── AVAILABLE DATA

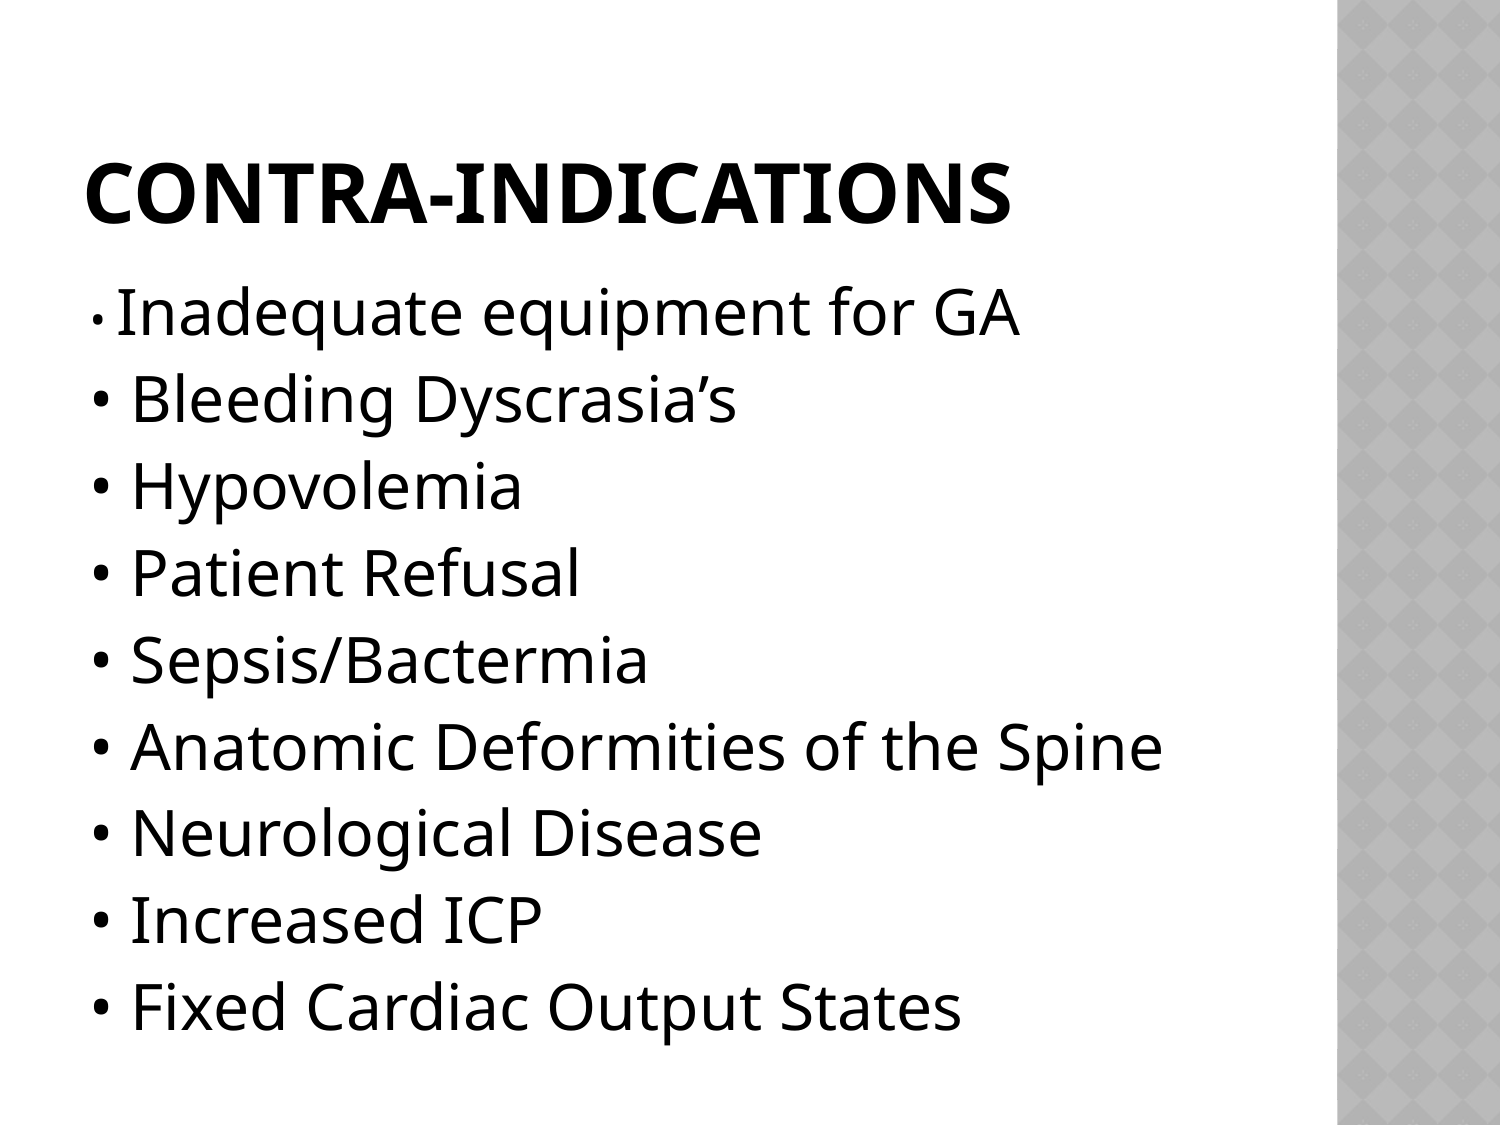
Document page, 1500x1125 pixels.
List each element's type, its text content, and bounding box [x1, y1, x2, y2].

list • Inadequate equipment for GA • Bleeding Dyscrasia’s • Hypovolemia • Patient Refusal • Sepsis/Bactermia • Anatomic Deformities of the Spine • Neurological Disease • Increased ICP • Fixed Cardiac Output States [75, 264, 1263, 1059]
title Contra-Indications [75, 52, 1263, 240]
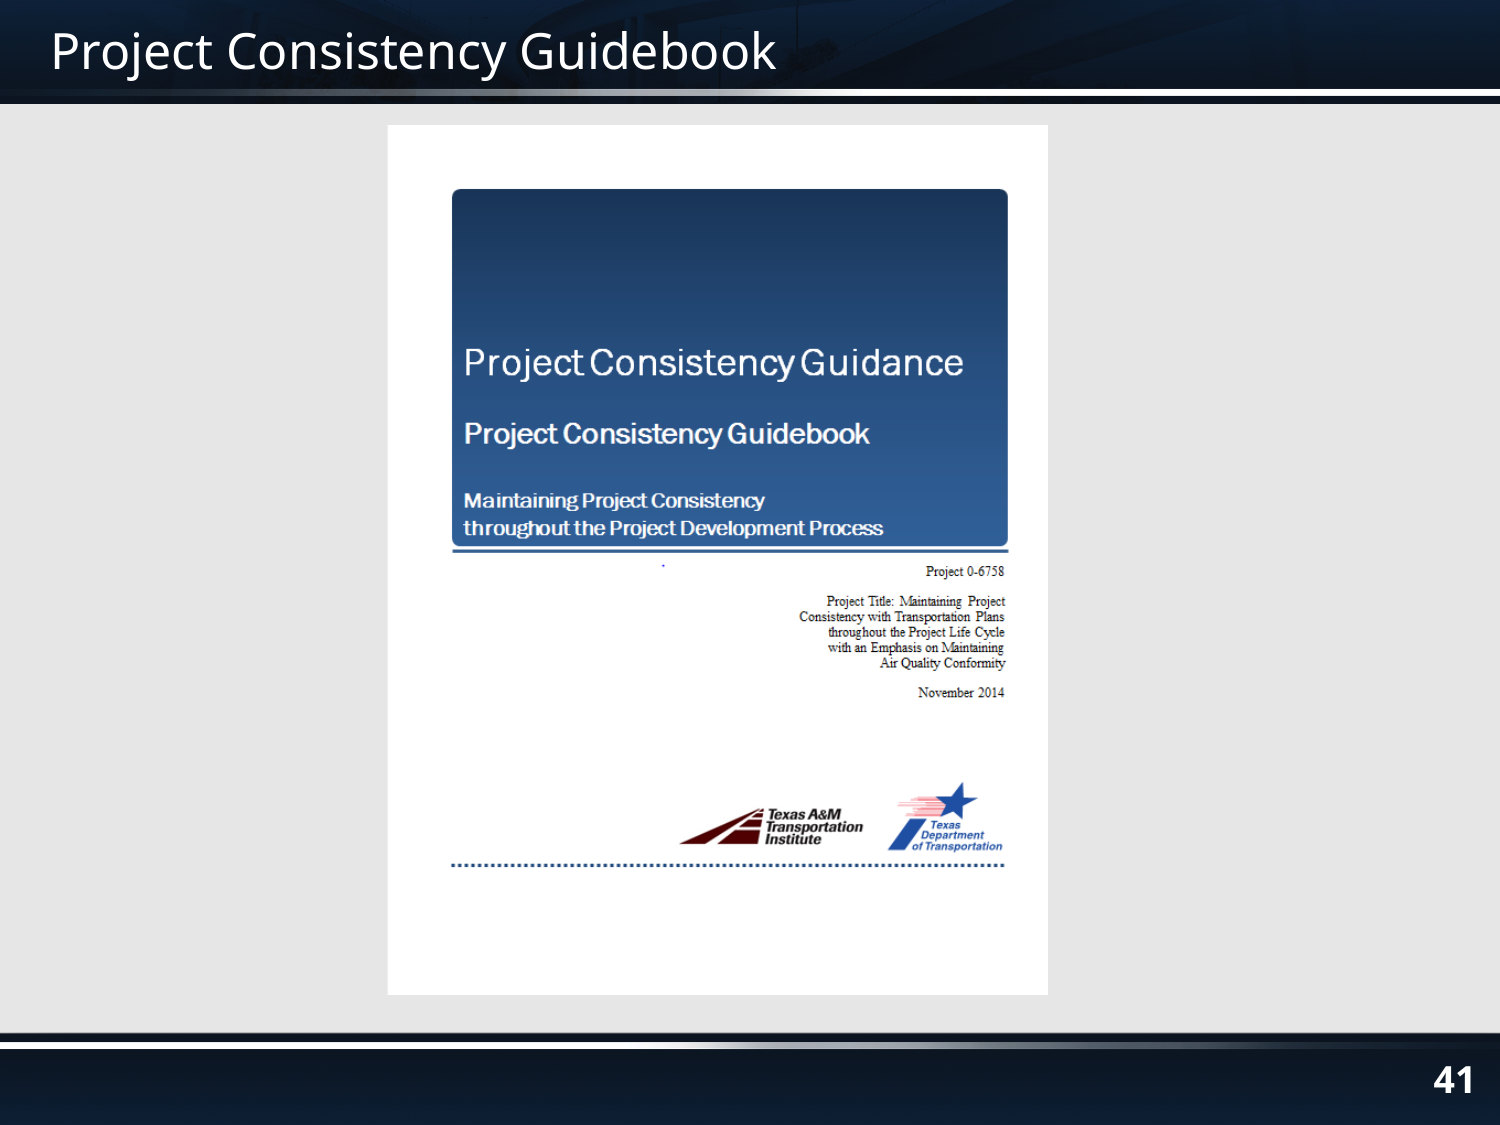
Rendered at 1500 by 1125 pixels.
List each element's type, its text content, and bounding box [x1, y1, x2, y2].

picture [0, 0, 1500, 104]
title Project Consistency Guidebook [50, 12, 1421, 89]
picture [0, 1032, 1500, 1125]
picture [387, 124, 1049, 996]
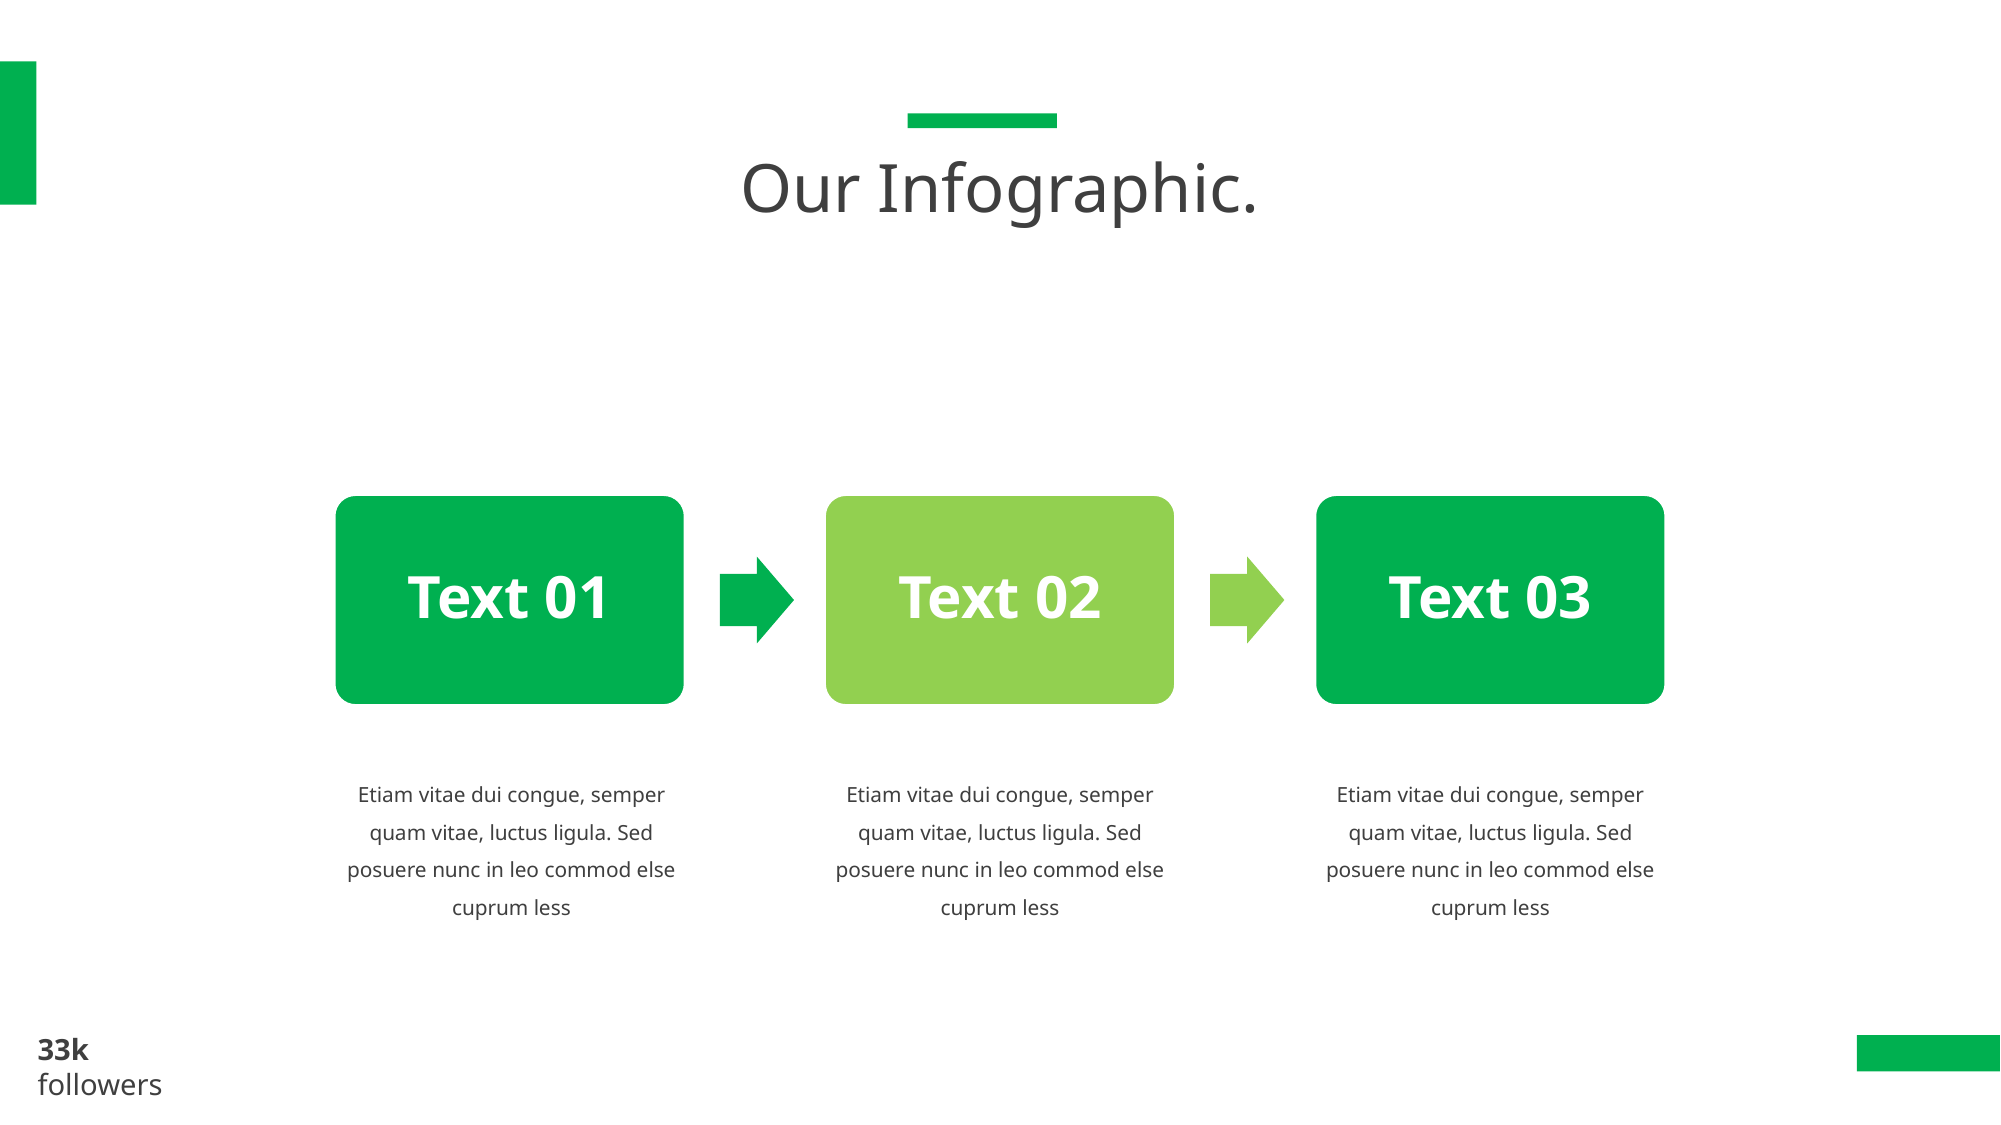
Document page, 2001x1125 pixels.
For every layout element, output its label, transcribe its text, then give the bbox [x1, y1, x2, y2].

text_box Etiam vitae dui congue, semper quam vitae, luctus ligula. Sed posuere nunc in leo commod else cuprum less [813, 761, 1187, 929]
text_box Our Infographic. [465, 138, 1535, 233]
text_box [1856, 1034, 2000, 1073]
text_box Etiam vitae dui congue, semper quam vitae, luctus ligula. Sed posuere nunc in leo commod else cuprum less [324, 761, 698, 929]
text_box [907, 112, 1058, 129]
text_box [0, 60, 37, 206]
text_box Etiam vitae dui congue, semper quam vitae, luctus ligula. Sed posuere nunc in leo commod else cuprum less [1303, 761, 1677, 929]
text_box 33k followers [22, 1023, 315, 1109]
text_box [334, 494, 1666, 706]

────

**YOUR OBJECTIVE**: What is needed here is an exact transcript of the data above, pictures excluded.

**REPLY**:
Document page, 1500x1125 pixels.
List each element's type, its text content, and bounding box [x1, y1, x2, y2].

list • Inadequate equipment for GA • Bleeding Dyscrasia’s • Hypovolemia • Patient Refusal • Sepsis/Bactermia • Anatomic Deformities of the Spine • Neurological Disease • Increased ICP • Fixed Cardiac Output States [75, 264, 1263, 1059]
title Contra-Indications [75, 52, 1263, 240]
Rendered at 1500 by 1125 pixels.
List each element's type, its text content, and bounding box [x1, y1, x2, y2].

picture [0, 0, 1500, 104]
title Project Consistency Guidebook [50, 12, 1421, 89]
picture [0, 1032, 1500, 1125]
picture [387, 124, 1049, 996]
Document page, 2001x1125 pixels.
For every layout element, output its label, transcribe its text, then give the bbox [x1, y1, x2, y2].

text_box Etiam vitae dui congue, semper quam vitae, luctus ligula. Sed posuere nunc in leo commod else cuprum less [813, 761, 1187, 929]
text_box Our Infographic. [465, 138, 1535, 233]
text_box [1856, 1034, 2000, 1073]
text_box Etiam vitae dui congue, semper quam vitae, luctus ligula. Sed posuere nunc in leo commod else cuprum less [324, 761, 698, 929]
text_box [907, 112, 1058, 129]
text_box [0, 60, 37, 206]
text_box Etiam vitae dui congue, semper quam vitae, luctus ligula. Sed posuere nunc in leo commod else cuprum less [1303, 761, 1677, 929]
text_box 33k followers [22, 1023, 315, 1109]
text_box [334, 494, 1666, 706]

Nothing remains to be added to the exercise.